Читать «Что я видел. Эссе и памфлеты» онлайн - страница 39

Виктор Гюго

В то же время зарождался дух исследования и любознательности. Эти великие катастрофы были также и великими зрелищами, поразительными перипетиями. Это был север, ринувшийся на юг, римская вселенная, меняющая форму, последние конвульсии целого мира, бьющегося в агонии. Как только этот мир умер, тучи риторов, грамматистов, софистов, подобно мошкаре, устремляются на его огромный труп. Можно видеть, как они кишат, слышать их жужжание в этом очаге разложения. Все наперебой они будут изучать, комментировать, обсуждать. Каждый член, каждый мускул, каждая жилка огромного распростертого тела переворачивается во все стороны. Конечно, это должно было быть радостью для этих анатомов мысли – иметь возможность с их первых же опытов производить исследования в большом масштабе, иметь мертвое общество в качестве первого объекта для вскрытия.

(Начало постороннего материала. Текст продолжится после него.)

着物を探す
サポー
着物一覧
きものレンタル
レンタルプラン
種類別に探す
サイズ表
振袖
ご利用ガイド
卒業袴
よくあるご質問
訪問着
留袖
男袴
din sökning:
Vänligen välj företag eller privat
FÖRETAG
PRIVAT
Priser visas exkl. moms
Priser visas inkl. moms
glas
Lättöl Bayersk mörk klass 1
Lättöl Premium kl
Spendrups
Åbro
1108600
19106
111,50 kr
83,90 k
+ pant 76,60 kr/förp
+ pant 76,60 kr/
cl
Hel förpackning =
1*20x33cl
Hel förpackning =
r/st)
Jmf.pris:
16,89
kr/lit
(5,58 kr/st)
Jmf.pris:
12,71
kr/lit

Итак, мы видим, как одновременно появляются, как бы протягивая друг другу руки, гений меланхолии и размышления и демон анализа и споров. На одном конце этой переходной поры находится Лонгин, на другом – святой Августин2. Не нужно бросать пренебрежительный взгляд на эту эпоху, когда находилось в зародыше все то, что затем принесло плоды, на это время, когда самые незначительные писатели, если нам простят тривиальное, но откровенное выражение, послужили навозом для будущей жатвы. Средневековье было привито к Поздней Римской империи.

Вот, стало быть, новая религия, новое общество; мы должны были увидеть, как на этой двойной основе вырастает новая поэзия. До тех пор, и пусть нам простят то, что мы излагаем выводы, которые читатель должен был уже самостоятельно сделать из всего вышесказанного, до тех пор, действуя так же, как античный политеизм и философия, чисто эпическая муза древних изучала природу только с одной-единственной стороны, безжалостно выбрасывая из искусства почти все то, что в мире, которому она должна была подражать, не соответствовало определенному типу красоты. Типу, изначально прекрасному, но, как происходит всегда со всем, что возведено в систему, ставшему в последнее время фальшивым, пошлым и условным. Христианство приводит поэзию к правде. Как и оно, новая муза увидит вещи взглядом более возвышенным и широким. Она почувствует, что не все в мироздании по-человечески прекрасно, что уродливое существует там рядом с прекрасным, безобразное – с миловидным, гротескное – с возвышенным, зло – с добром, темнота – со светом. Она будет спрашивать себя, должен ли узкий и относительный разум художника взять верх над бесконечным, абсолютным разумом творца; человеку ли исправлять Бога; будет ли искалеченная природа более прекрасной; имеет ли искусство право, так сказать, расщеплять человека, жизнь, мироздание; будет ли каждая вещь действовать лучше, если у нее отнимут мускулы и ее движущую силу; наконец, является ли фрагментарность средством достижения гармонии. Именно тогда, устремив взор на события, одновременно смехотворные и грозные, под влиянием того самого духа христианской меланхолии и философской критики, на который мы только что обратили внимание, поэзия сделает великий шаг, решительный шаг, шаг, который, подобно землетрясению, изменит все лицо духовного мира. Она начнет действовать, как природа, соединяя, но не смешивая в своих творениях тьму со светом, гротескное с возвышенным, другими словами, тело с душой, животное с духом; поскольку отправная точка религии всегда есть отправная точка поэзии. Все взаимосвязано.